John went upstairs to change, and the girl and the old man were left alone, and he thought he saw her bracing herself for the coming struggle.

He walked to the door and closed it after the Prince, and then came slowly back to the writing-table, on the side of which she was sitting.

"Highness, I am a very plain man, with only one tongue. You must realise, both from your associations with your illustrious father, and your knowledge of my country, that this marriage is disastrous to Sergovia."

"I am not thinking of Sergovia," she said quietly. "Does it occur to you that I may really love the Prince?"

That possibility had not occurred to the Chancellor, and he dismissed such an unlikely factor with a wave of his hand.

"I will not tell you that it is my earnest desire, and the desire of my colleagues, that this marriage should be instantly dissolved," he said. "I am a plain man, as I remarked before, and I talk the language which is understandable in every country."

He took from his pocket a paper and laid it on the table. One glance told her that it was the carefully prepared renunciation which she had expected to see, and she laughed.

"You will sign this, Highness," said the Chancellor, "and you will name your own price."

She looked up from the paper to him.

"The gold isn't coined that would buy my signature," she said.

And then, in a softer tone:

"Do you realise what you are doing?" he mouthed.

"Very well indeed I understand," she said.

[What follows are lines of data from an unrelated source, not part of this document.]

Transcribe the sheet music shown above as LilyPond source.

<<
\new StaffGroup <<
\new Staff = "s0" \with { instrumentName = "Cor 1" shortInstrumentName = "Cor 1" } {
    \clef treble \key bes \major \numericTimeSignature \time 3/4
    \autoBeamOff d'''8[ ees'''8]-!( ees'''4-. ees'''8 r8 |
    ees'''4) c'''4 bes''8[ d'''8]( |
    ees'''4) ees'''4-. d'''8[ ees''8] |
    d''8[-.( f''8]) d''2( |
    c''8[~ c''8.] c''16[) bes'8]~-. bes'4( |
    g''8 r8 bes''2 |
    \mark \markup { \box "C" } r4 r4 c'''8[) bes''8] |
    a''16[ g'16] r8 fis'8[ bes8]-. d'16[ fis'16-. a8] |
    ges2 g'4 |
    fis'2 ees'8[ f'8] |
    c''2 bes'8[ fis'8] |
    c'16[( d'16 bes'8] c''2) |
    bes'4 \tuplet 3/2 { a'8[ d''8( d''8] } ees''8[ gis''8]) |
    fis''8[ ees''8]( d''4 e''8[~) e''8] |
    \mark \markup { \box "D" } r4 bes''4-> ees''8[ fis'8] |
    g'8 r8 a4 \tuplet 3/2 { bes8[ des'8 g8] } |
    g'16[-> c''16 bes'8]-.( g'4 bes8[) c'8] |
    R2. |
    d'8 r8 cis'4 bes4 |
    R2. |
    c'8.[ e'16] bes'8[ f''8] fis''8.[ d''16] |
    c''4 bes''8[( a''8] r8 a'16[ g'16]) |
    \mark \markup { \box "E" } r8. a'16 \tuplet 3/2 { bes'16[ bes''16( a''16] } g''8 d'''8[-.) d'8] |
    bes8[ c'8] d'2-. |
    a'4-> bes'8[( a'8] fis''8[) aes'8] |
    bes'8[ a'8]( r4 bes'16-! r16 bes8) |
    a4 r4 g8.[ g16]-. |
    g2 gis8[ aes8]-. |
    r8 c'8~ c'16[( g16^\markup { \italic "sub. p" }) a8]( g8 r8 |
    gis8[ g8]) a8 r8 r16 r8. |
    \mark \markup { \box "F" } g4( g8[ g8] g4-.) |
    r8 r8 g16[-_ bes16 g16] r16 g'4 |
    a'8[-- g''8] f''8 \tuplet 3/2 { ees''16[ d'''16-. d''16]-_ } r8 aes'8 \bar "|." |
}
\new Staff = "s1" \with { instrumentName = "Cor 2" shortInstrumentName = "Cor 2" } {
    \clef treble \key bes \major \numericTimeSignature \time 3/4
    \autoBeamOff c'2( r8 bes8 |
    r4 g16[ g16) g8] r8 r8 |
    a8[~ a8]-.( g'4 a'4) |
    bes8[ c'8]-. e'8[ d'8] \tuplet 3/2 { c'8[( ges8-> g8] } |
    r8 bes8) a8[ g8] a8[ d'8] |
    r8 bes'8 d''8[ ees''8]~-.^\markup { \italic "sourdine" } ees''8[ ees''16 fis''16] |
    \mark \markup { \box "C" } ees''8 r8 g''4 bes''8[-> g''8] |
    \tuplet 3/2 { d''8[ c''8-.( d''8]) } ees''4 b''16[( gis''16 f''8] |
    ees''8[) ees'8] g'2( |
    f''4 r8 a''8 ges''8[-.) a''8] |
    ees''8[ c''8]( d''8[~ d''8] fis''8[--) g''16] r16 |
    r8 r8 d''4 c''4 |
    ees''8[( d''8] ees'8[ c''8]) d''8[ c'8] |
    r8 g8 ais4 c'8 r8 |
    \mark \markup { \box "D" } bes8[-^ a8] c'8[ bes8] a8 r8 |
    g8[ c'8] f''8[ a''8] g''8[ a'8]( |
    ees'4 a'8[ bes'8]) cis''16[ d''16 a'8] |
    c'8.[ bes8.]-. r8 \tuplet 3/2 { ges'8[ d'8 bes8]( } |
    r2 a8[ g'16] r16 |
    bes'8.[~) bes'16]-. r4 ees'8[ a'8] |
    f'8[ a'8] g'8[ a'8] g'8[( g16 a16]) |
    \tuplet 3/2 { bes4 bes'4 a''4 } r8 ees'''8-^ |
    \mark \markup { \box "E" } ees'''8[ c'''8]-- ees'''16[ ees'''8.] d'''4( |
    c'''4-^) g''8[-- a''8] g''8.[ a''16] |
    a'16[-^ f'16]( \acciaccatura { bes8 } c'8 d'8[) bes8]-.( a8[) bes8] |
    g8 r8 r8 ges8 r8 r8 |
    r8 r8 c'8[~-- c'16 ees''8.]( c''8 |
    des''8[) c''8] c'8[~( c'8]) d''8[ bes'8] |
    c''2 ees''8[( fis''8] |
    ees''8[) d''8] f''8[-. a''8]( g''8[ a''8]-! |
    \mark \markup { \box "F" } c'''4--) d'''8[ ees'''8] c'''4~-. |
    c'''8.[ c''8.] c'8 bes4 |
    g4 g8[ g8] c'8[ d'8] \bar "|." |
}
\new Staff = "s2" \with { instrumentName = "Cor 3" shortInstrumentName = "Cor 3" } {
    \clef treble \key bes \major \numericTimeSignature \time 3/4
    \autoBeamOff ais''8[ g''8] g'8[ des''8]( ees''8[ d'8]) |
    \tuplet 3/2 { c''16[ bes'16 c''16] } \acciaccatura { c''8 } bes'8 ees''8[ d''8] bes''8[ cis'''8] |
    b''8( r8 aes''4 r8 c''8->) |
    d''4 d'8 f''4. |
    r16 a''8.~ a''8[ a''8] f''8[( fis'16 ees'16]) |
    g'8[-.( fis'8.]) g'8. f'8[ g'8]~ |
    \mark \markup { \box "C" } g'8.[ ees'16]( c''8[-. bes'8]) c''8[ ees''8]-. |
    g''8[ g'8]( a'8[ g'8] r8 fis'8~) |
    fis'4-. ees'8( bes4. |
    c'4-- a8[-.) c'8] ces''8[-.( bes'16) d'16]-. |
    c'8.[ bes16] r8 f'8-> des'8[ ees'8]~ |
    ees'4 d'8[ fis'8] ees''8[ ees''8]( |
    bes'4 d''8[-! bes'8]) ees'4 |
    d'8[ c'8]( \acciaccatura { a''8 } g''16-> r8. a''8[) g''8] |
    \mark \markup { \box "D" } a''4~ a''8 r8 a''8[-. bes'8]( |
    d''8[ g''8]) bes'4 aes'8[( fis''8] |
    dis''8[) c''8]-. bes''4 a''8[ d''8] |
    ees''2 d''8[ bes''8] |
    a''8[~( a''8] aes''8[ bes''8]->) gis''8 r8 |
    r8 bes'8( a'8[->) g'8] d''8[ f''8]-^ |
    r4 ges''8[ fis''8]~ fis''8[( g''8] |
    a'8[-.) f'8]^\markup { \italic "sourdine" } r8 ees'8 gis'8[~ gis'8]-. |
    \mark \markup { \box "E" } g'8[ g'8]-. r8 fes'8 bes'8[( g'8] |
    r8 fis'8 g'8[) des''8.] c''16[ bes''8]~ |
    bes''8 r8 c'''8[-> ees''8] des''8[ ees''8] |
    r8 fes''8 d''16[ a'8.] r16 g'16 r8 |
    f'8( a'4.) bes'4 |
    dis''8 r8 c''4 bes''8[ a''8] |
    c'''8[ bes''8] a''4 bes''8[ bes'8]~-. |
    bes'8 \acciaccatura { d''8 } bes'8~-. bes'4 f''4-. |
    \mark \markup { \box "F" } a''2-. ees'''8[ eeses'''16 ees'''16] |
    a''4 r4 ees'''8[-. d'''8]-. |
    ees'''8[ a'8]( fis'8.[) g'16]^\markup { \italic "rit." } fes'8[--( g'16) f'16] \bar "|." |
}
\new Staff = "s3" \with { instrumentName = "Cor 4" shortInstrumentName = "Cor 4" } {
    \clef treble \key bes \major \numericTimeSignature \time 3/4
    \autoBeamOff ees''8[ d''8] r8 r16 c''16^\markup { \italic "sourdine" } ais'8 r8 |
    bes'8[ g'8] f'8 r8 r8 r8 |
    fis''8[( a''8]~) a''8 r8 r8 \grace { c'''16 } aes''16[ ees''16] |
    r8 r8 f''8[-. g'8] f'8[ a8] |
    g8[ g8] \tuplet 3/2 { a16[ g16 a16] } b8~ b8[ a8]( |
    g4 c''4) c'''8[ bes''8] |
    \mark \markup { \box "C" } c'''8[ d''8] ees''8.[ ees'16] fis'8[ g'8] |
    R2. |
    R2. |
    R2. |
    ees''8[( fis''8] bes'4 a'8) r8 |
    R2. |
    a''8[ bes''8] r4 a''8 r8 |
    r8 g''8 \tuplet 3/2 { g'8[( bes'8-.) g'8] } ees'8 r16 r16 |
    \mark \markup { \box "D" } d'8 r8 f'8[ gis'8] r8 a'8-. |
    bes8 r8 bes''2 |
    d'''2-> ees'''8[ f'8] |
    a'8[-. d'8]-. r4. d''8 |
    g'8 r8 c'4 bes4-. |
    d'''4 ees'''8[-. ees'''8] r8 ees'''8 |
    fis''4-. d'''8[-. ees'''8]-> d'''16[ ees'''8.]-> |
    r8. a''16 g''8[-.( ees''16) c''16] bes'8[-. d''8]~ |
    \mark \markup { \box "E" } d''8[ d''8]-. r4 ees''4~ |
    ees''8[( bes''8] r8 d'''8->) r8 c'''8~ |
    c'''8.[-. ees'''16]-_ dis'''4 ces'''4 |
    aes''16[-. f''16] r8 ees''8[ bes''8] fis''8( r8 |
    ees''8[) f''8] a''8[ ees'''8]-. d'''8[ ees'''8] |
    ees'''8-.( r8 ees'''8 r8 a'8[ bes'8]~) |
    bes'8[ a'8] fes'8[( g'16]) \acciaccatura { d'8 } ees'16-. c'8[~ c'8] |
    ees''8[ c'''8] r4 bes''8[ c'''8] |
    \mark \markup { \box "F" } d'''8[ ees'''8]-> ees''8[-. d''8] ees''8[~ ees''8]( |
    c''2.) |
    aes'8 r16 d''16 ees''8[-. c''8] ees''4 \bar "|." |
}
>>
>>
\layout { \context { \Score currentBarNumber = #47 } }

She walked to where she had left her bag, opened it, and took out a long slip of paper, which she brought back to the table and laid before him. He saw that it was her marriage certificate, so recently written that the ink had not yet darkened.

"Your name across that certificate would make our marriage legal," she said softly. "Am I not a desirable princess for the people of Sergovia, or must they have"—she spoke deliberately —"a young and unknown Duchess, rather freakish in her habits... rather inclined to shock... even hardened Chancellors, with her disguises and masquerades?"

He stared at her and gasped.

"What—what?" he stammered.

"I met your Prince by accident," she said. "I had no design, no intention, of making him love me or of loving him. It was one of those queer strokes of fate that cannot be accounted for.... I told him my name was Nita. And the fun of this very vulgar flirtation so appealed to me that—"

"You're the Duchess!" The trembling finger pointed at her almost in accusation. "What a fool I've been!... Romance, of course... you wanted to shock me, you—you—Your Highness!"

His trembling hand took up the pen, his signature scrawled across the marriage certificate. She blotted it carefully.

"Romance, of course!" he babbled on. "I ought to have known that something like that would have happened.... How wonderful! And to think that I was worrying my head because I couldn't arrange a meeting with the Duchess, and all the time she was arranging matters ever so much better than an old blunderer like myself could have done! It is wonderful!"

The telephone bell rang at that moment, and a well-known voice called Goucouldis.

"My friend, I have arranged that meeting for you with the Duchess. She is here—"

"Here!" shrieked Goucouldis. "You're mad! I beg your pardon, Highness. I mean... the Duchess is here."

"Then she's in two places at once," said the jovial voice.

The Chancellor dropped the receiver and turned his ashen face to the girl.

"Who are you?" he demanded.

"I am Marie Lemair," she said. "Didn't you read the marriage certificate?... why, Chancellor, I really believe that you are romantic after all!"

"Married . . and approved!" he said hollowly.

"And your father..."

She nodded.

"Father will be pleased," she said, "and Sergovia will be pleased. Be a dear and say that you are pleased too."

But the Chancellor could say nothing.